(ADD INTRODUCTORY LANGUAGE ABOUT PROBLEM DEVELOPMENT) We will now consider two examples of bifurcation of equilibria in two dimensional Hamiltonian system; in particular, the Hamiltonian saddle-node and Hamiltonian pitchfork bifurcations.
We consider the Hamiltonian:
\begin{equation} H (q, p) = \frac{p^2}{2} - \lambda q + \frac{q^3}{3}, \quad (q, p) \in \mathbb{R}^2. \label{eq:hamApp13} \end{equation}where $\lambda$ is considered to be a parameter that can be varied. From this Hamiltonian, we derive Hamilton's equations:
\begin{eqnarray} \dot{q} & = & \frac{\partial H}{\partial p} = p, \nonumber \\ \dot{p} & = & -\frac{\partial H}{\partial q} =\lambda - q^2. \label{eq:hamApp14} \end{eqnarray}The fixed points for \eqref{eq:hamApp14} are:
\begin{equation} (q, p) = (\pm\sqrt{\lambda}, 0), \end{equation}from which it follows that there are no fixed points for $\lambda <0$, one fixed point for $\lambda =0$, and two fixed points for $\lambda >0$. This is the scenario for a saddle-node bifurcation.
Next we examine the stability of the fixed points.
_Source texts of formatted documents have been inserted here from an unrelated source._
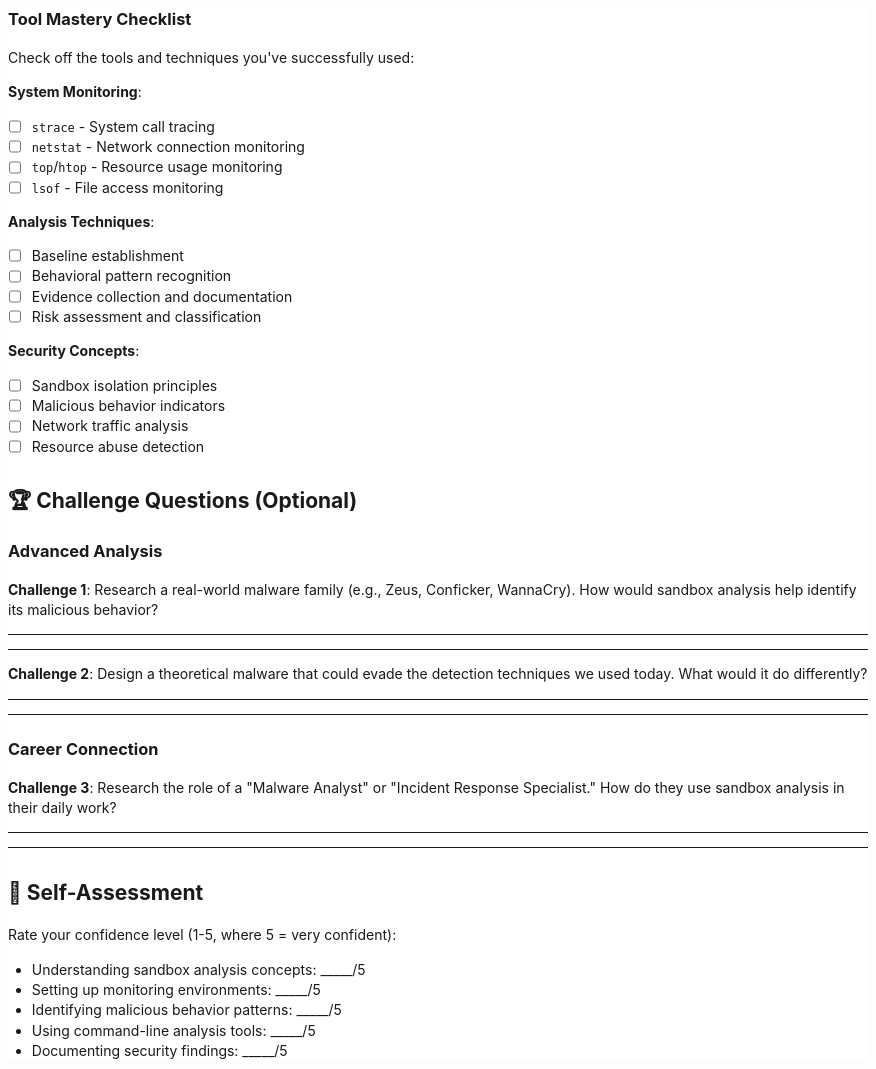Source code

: ### Tool Mastery Checklist
Check off the tools and techniques you've successfully used:

**System Monitoring**:
- [ ] `strace` - System call tracing
- [ ] `netstat` - Network connection monitoring
- [ ] `top`/`htop` - Resource usage monitoring
- [ ] `lsof` - File access monitoring

**Analysis Techniques**:
- [ ] Baseline establishment
- [ ] Behavioral pattern recognition
- [ ] Evidence collection and documentation
- [ ] Risk assessment and classification

**Security Concepts**:
- [ ] Sandbox isolation principles
- [ ] Malicious behavior indicators
- [ ] Network traffic analysis
- [ ] Resource abuse detection

## 🏆 Challenge Questions (Optional)

### Advanced Analysis
**Challenge 1**: Research a real-world malware family (e.g., Zeus, Conficker, WannaCry). How would sandbox analysis help identify its malicious behavior?
____________________________________________________________________________
____________________________________________________________________________

**Challenge 2**: Design a theoretical malware that could evade the detection techniques we used today. What would it do differently?
____________________________________________________________________________
____________________________________________________________________________

### Career Connection
**Challenge 3**: Research the role of a "Malware Analyst" or "Incident Response Specialist." How do they use sandbox analysis in their daily work?
____________________________________________________________________________
____________________________________________________________________________

## 📝 Self-Assessment

Rate your confidence level (1-5, where 5 = very confident):

- Understanding sandbox analysis concepts: _____/5
- Setting up monitoring environments: _____/5
- Identifying malicious behavior patterns: _____/5
- Using command-line analysis tools: _____/5
- Documenting security findings: _____/5
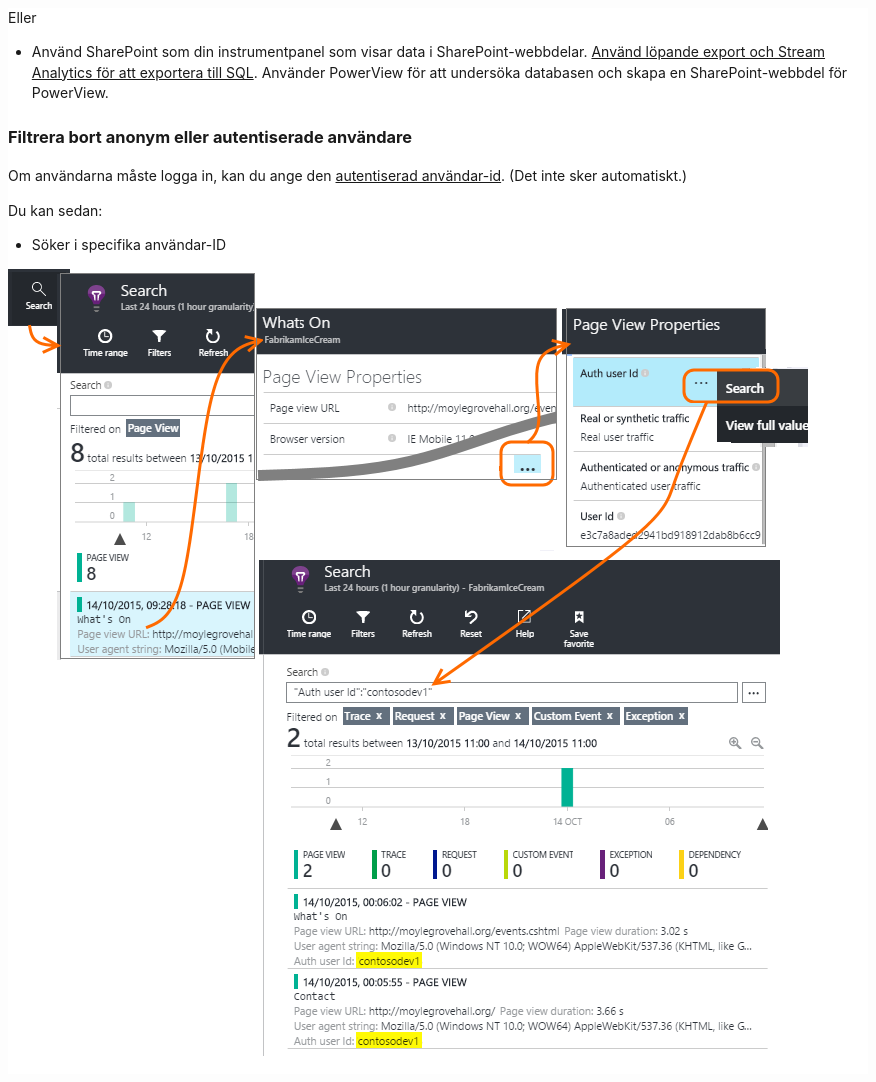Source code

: Eller

* Använd SharePoint som din instrumentpanel som visar data i SharePoint-webbdelar. [Använd löpande export och Stream Analytics för att exportera till SQL](app-insights-code-sample-export-sql-stream-analytics.md).  Använder PowerView för att undersöka databasen och skapa en SharePoint-webbdel för PowerView.

<a name="search-specific-users"></a>

### <a name="filter-out-anonymous-or-authenticated-users"></a>Filtrera bort anonym eller autentiserade användare
Om användarna måste logga in, kan du ange den [autentiserad användar-id](app-insights-api-custom-events-metrics.md#authenticated-users). (Det inte sker automatiskt.)

Du kan sedan:

* Söker i specifika användar-ID

![](./media/app-insights-how-do-i/110-search.png)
The Jacobian of \eqref{eq:hamApp14} is given by:
\begin{equation} J =\left( \begin{array}{cc} 0 & 1\\ -2 q & 0 \end{array} \right). \label{eq:hamApp15} \end{equation}The eigenvalues of this matrix are:
\begin{equation} \Lambda_{1, 2} = \pm \sqrt{-2q}. \end{equation}Hence $(q, p) = (-\sqrt{\lambda}, 0)$ is a saddle, $(q, p) = (\sqrt{\lambda}, 0)$ is a center, and $(q, p) = (0, 0)$ has two zero eigenvalues. The phase portraits are shown in Fig. fig:1.
We consider the Hamiltonian:
\begin{equation} H (q, p) = \frac{p^2}{2} - \lambda \frac{q^2}{2} + \frac{q^4}{4}, \label{eq:hamApp16} \end{equation}where $\lambda$ is considered to be a parameter that can be varied. From this Hamiltonian, we derive Hamilton's equations:
\begin{eqnarray} \dot{q} & = & \frac{\partial H}{\partial p} = p, \nonumber \\ \dot{p} & = & -\frac{\partial H}{\partial q} =\lambda q - q^3. \label{eq:hamApp17} \end{eqnarray}The fixed points for \eqref{eq:hamApp17} are:
\begin{equation} (q, p) = (0, 0), \, (\pm\sqrt{\lambda}, 0), \end{equation}from which it follows that there is one fixed point for $\lambda \leq 0$, and three fixed points for $\lambda >0$. This is the scenario for a pitchfork bifurcation.
Next we examine the stability of the fixed points. The Jacobian of \eqref{eq:hamApp17} is given by:
\begin{equation} J = \left( \begin{array}{cc} 0 & 1\\ \lambda-3q^2 & 0 \end{array} \right). \label{eq:hamApp18} \end{equation}The eigenvalues of this matrix are:
\begin{equation} \Lambda_{1, 2} = \pm \sqrt{\lambda - 3q^2 }. \end{equation}Hence $(q, p) = (0, 0)$ is a center for $\lambda <0$, a saddle for $\lambda >0$ and has two zero eigenvalues for $\lambda =0$. The fixed points $(q, p) = (\sqrt{\lambda}, 0)$ are centers for $\lambda >0$. The phase portraits are shown in Fig. fig:2.